Repeat all of the records below word for word, leaving the pictures out.

[Spatial grounding data]
____

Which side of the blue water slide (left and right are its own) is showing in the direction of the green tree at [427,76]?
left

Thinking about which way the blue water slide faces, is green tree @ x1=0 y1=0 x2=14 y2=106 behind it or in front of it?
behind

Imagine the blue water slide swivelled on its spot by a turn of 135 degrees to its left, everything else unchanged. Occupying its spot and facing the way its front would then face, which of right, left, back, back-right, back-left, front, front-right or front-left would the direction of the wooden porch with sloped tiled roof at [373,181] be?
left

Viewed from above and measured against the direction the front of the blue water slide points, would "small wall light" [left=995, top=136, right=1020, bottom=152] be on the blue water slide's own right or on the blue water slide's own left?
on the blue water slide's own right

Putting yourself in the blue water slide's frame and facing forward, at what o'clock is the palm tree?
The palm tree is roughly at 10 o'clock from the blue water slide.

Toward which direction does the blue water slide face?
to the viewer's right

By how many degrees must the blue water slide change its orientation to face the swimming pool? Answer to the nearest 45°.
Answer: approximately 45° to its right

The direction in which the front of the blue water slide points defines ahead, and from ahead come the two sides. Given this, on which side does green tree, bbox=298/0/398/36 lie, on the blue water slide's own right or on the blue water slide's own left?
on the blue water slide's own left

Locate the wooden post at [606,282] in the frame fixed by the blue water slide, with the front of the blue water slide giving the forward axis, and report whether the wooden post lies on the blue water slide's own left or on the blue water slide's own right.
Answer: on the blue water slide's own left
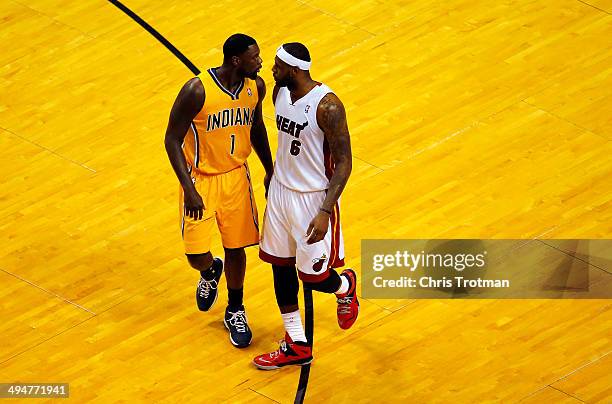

____

# ANSWER TO THIS EXERCISE
Which side of the blue water slide (left and right are its own) is showing in the direction of the green tree at [427,76]?
left

Thinking about which way the blue water slide faces, is green tree @ x1=0 y1=0 x2=14 y2=106 behind it or in front of it?
behind

Imagine the blue water slide swivelled on its spot by a turn of 135 degrees to its left, everything else unchanged. Occupying its spot and facing the way its front would then face, which of right, left, back, back-right, back-left, front, front-right or front-left would the direction of the wooden porch with sloped tiled roof at [373,181] be?
left

Viewed from above and measured against the direction the front of the blue water slide points, would "small wall light" [left=995, top=136, right=1020, bottom=152] be on the blue water slide's own right or on the blue water slide's own left?
on the blue water slide's own right

Putting yourself in the blue water slide's frame and facing forward, at what o'clock is the palm tree?
The palm tree is roughly at 10 o'clock from the blue water slide.

Toward which direction does the blue water slide face?
to the viewer's right

By how many degrees must the blue water slide change its orientation to face the swimming pool? Answer to the nearest 45°.
Answer: approximately 45° to its right

The direction in which the front of the blue water slide points defines ahead, and from ahead come the two sides. Given this, on which side does green tree, bbox=298/0/398/36 lie, on the blue water slide's own right or on the blue water slide's own left?
on the blue water slide's own left

Locate the wooden post at [606,282] in the frame fixed by the blue water slide, with the front of the blue water slide giving the forward axis, and report whether the wooden post lies on the blue water slide's own left or on the blue water slide's own right.
Answer: on the blue water slide's own left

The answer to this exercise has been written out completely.